Evans’ employment of violence and bloodshed, meanwhile, is fascinating. Things start out relatively tame, actually, brutal but mostly bloodless, and they expand exponentially from there, until the final few scenes are nauseatingly graphic. It is all part and parcel with the film’s themes; the deeper Rama gets, the more depraved everything is, with each rung up the ladder of corruption not getting him closer to salvation or absolution, but further into an inescapable sphere of carnage and decay. This is not violence for the sake of violence – a criticism I still wouldn’t necessarily argue with being leveled at the original Raid – but violence as an extension and expression of story and character, and it is representative, on the whole, of what a massive leap in ambition The Raid 2 is from the original film.
It is probably time we start considering whether star Iko Uwais deserves to be named alongside Jackie Chan and Bruce Lee as one of the martial arts masters of cinema, not only because he is, at this point, unparalleled in terms of physical prowess and choreography genius – he is owed as much praise as Evans for making each fight pop so intensely – but also because he’s improving by leaps and bounds as an actor. Uwais commands the screen here as Rama, projecting inner turmoil expertly and always holding the viewer’s attention when at the center of a scene. His is only one of many fine performances here, though, all of which are exactly what they need to be for each specific part, and one cannot overstate how much each actor’s physicality – whether they are throwing down with their co-stars or not – expertly contributes to the building of character.

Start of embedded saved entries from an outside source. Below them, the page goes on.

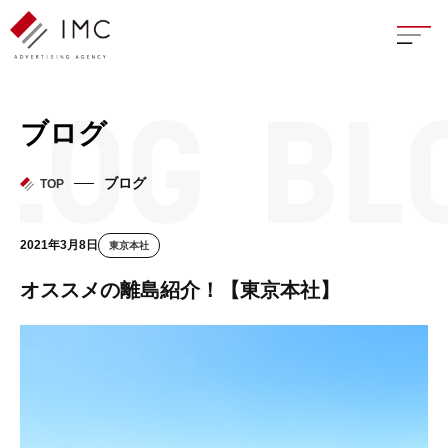
座談
ブログ
新卒
ブログ
TOP
中途
2021年3月8日
東京本社
よく
オススメの離島紹介！【東京本社】
イン
フェ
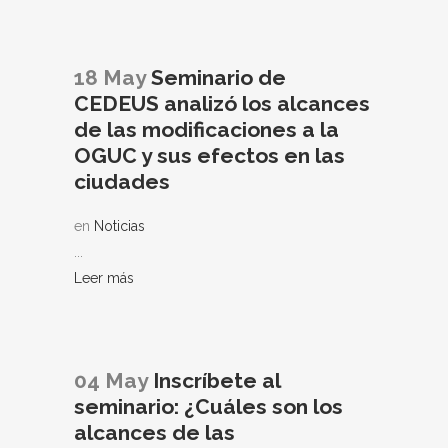
18 May
Seminario de
CEDEUS analizó los alcances
de las modificaciones a la
OGUC y sus efectos en las
ciudades
en
Noticias
...
Leer más
04 May
Inscríbete al
seminario: ¿Cuáles son los
alcances de las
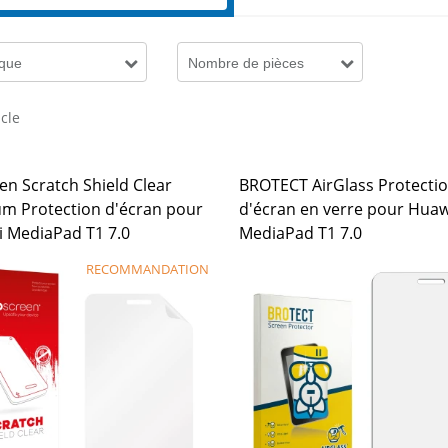
que
Nombre de pièces
icle
en Scratch Shield Clear
BROTECT AirGlass Protecti
m Protection d'écran pour
d'écran en verre pour Huaw
 MediaPad T1 7.0
MediaPad T1 7.0
RECOMMANDATION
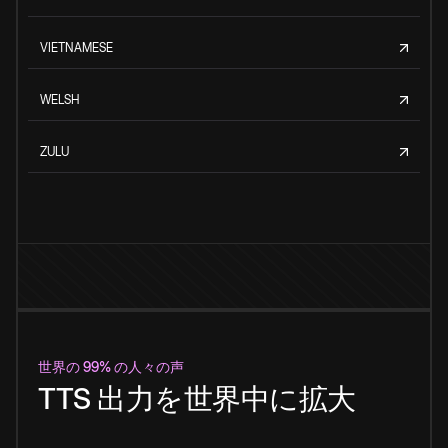
VIETNAMESE
WELSH
ZULU
世界の 99% の人々の声
TTS 出力を世界中に拡大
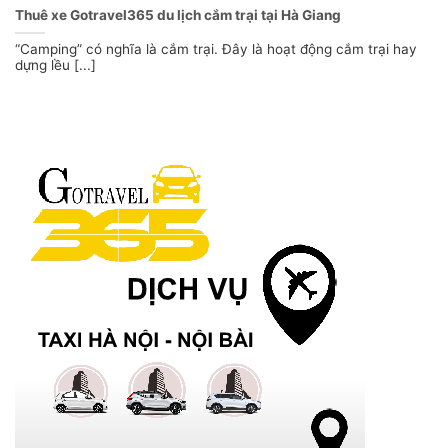
Thuê xe Gotravel365 du lịch cắm trại tại Hà Giang
“Camping” có nghĩa là cắm trại. Đây là hoạt động cắm trại hay
dựng lều [...]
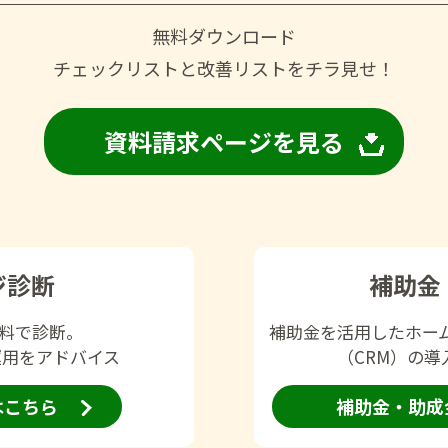
無料ダウンロード
チェックリストと改善リストをチラ見せ！
資料請求ページを見る
ジ診断
補助金
無料で診断。
補助金を活用したホー
運用をアドバイス
（CRM）の
はこちら
補助金・助成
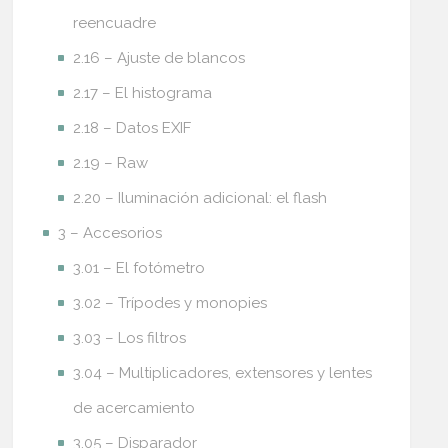
reencuadre
2.16 – Ajuste de blancos
2.17 – El histograma
2.18 – Datos EXIF
2.19 – Raw
2.20 – Iluminación adicional: el flash
3 – Accesorios
3.01 – El fotómetro
3.02 – Trípodes y monopies
3.03 – Los filtros
3.04 – Multiplicadores, extensores y lentes
de acercamiento
3.05 – Disparador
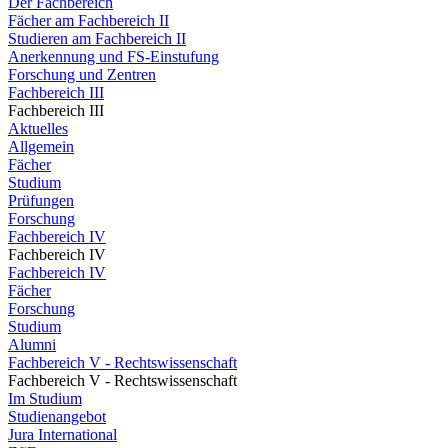
Der Fachbereich
Fächer am Fachbereich II
Studieren am Fachbereich II
Anerkennung und FS-Einstufung
Forschung und Zentren
Fachbereich III
Fachbereich III
Aktuelles
Allgemein
Fächer
Studium
Prüfungen
Forschung
Fachbereich IV
Fachbereich IV
Fachbereich IV
Fächer
Forschung
Studium
Alumni
Fachbereich V - Rechtswissenschaft
Fachbereich V - Rechtswissenschaft
Im Studium
Studienangebot
Jura International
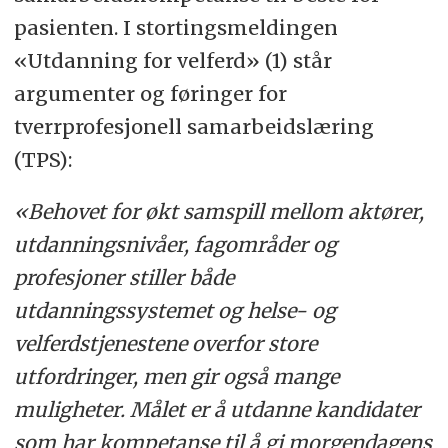
pasienten. I stortingsmeldingen
«Utdanning for velferd» (1) står
argumenter og føringer for
tverrprofesjonell samarbeidslæring
(TPS):
«Behovet for økt samspill mellom aktører,
utdanningsnivåer, fagområder og
profesjoner stiller både
utdanningssystemet og helse- og
velferdstjenestene overfor store
utfordringer, men gir også mange
muligheter. Målet er å utdanne kandidater
som har kompetanse til å gi morgendagens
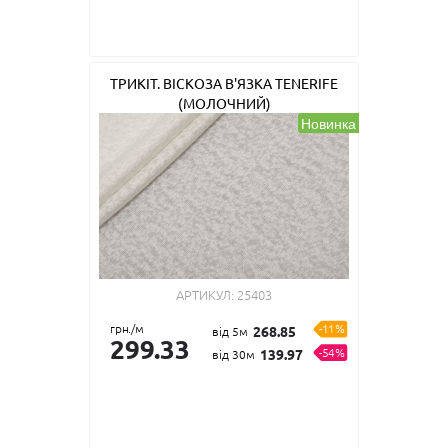
ТРИКІТ. ВІСКОЗА В'ЯЗКА TENERIFE
(МОЛОЧНИЙ)
Новинка
АРТИКУЛ:
25403
грн./м
-11%
268.85
від 5м
299.33
-54%
139.97
від 30м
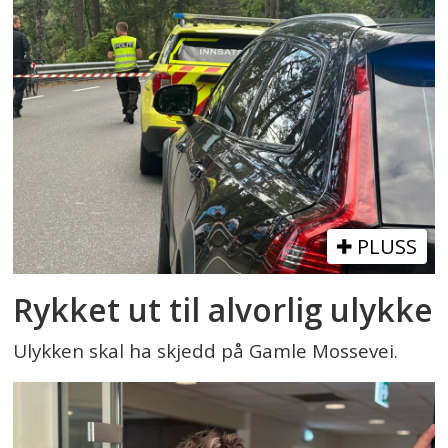
PLUSS
Rykket ut til alvorlig ulykke
Ulykken skal ha skjedd på Gamle Mossevei.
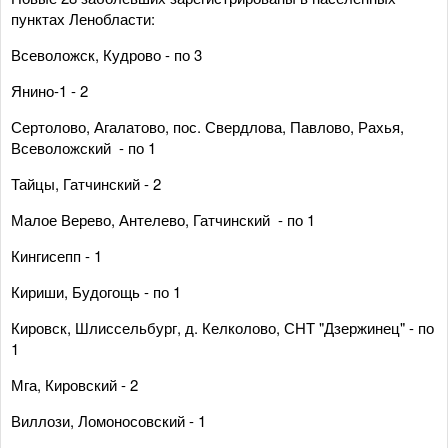
пунктах Ленобласти:
Всеволожск, Кудрово - по 3
Янино-1 - 2
Сертолово, Агалатово, пос. Свердлова, Павлово, Рахья,
Всеволожский - по 1
Тайцы, Гатчинский - 2
Малое Верево, Антелево, Гатчинский - по 1
Кингисепп - 1
Кириши, Будогощь - по 1
Кировск, Шлиссельбург, д. Келколово, СНТ "Дзержинец" - по
1
Мга, Кировский - 2
Виллози, Ломоносовский - 1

This is, again, a film I want more time with (and ideally multiple viewings) before nailing down a final analysis. Yet at first flush, The Raid 2 strikes me as a truly great gangster movie, an inspired cross between, say, Takeshi Kitano’s Outrage series (excellent slow-burn gangster politics) and what Evans accomplished on the first Raid (pure action bliss), creating an experience that has many antecedents, but is itself unique, a little unlike any film I have ever seen, regardless of genre, and one which is absolutely worth studying and taking seriously. Know what you are going into before taking the plunge – liking the first Raid is in no way a guarantee of affection for this film – but otherwise, don’t hesitate to seek this one out. We are lucky this film has, miraculously, been given a wide theatrical release – practically unheard of for foreign films these days – and it is not an opportunity viewers will want to squander.